Un feu sur le poignet du temps.
La vie riposte à la mort. Après les larmes, l’apitoiement et le découragement. Des passerelles tendres s’étirent de la conscience vers un espace préalablement inconcevable. Chacun fuit le vide à sa façon. Pour ma part, j’ai longtemps refusé la destruction physique, cet état irréparable qui jouxte imperturbablement notre marche de vivant. Il y a dans mon être quelque chose d’irrévocable ancré dans mes veines et dans mon sang. Mon chemin est peuplé d’obstacles qui m’obligent à transcender les absurdités de ma volonté.
Mais aujourd’hui, ce n’est plus l’intense chagrin qui entretient avec toi un dialogue de dupes. Je suis venu jusqu’ici pour te dire au revoir. Déchiré, je le suis irrévocablement, mais par cette toute dernière communion, je marche vers l’apaisement. Mes rêves ne sont plus le berceau de mes fantasmes et je te porte en moi comme un enfant risque sa vie en se propulsant à la lumière. La tristesse m’a vidé, il faut à présent que je me régénère. Je sais que tu ne seras jamais très loin. Je sais que la survie s’appelle amour et je continuerai quoiqu’il en soit à provoquer et nourrir ce dialogue avec le chaos.

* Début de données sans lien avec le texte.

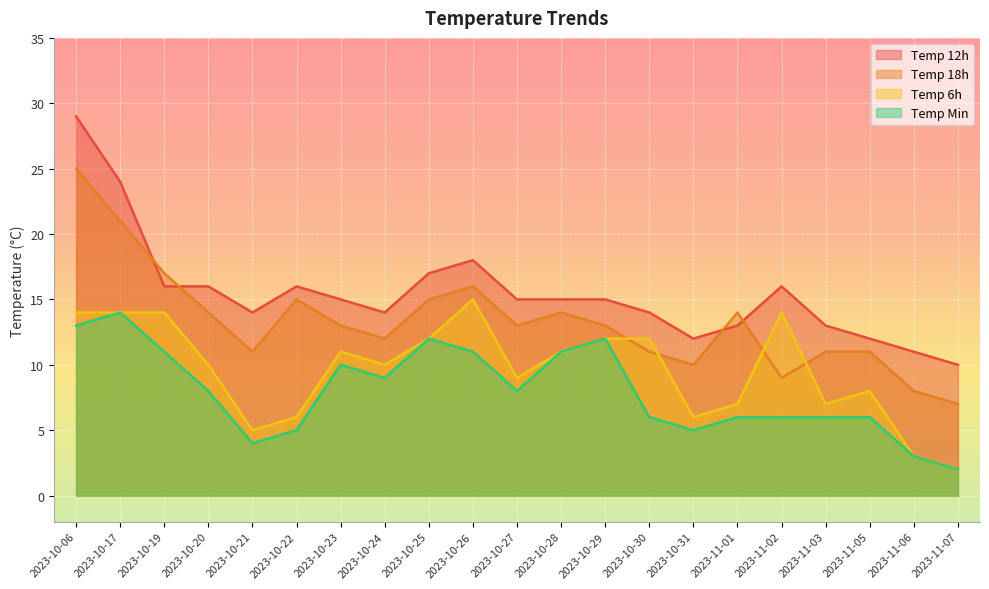

The value of temp_18 at 2023-10-24 is 21. True or false?

False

La mort représente le point critique où ma pensée se heurte puis se libère de toute contrainte. Oui, je veux croire la mort comme une délivrance. Comme un feu sur le poignet du temps. Comme une montre où l’infini poursuit sa ronde dans le dépouillement qui se mérite. Mon cœur a perdu ses ailes, il nage maintenant dans les bas-fonds d’une nuit sans cauchemar. Mon amour est un poème presque vide. Nu, il agace l’étoile qui dort sous mes paupières. Des algues dans le vent répètent une chorégraphie incertaine mais inoubliable. J’accoste désormais le vide dans son contrepoids. La chair me redonne l’espoir d’être heureux sans savoir pourquoi. La mort est toujours un amour perdu, elle nettoie les âmes atterrées sur les branches du ciel.
Extrait de : L’Amour, ce désastre indispensable.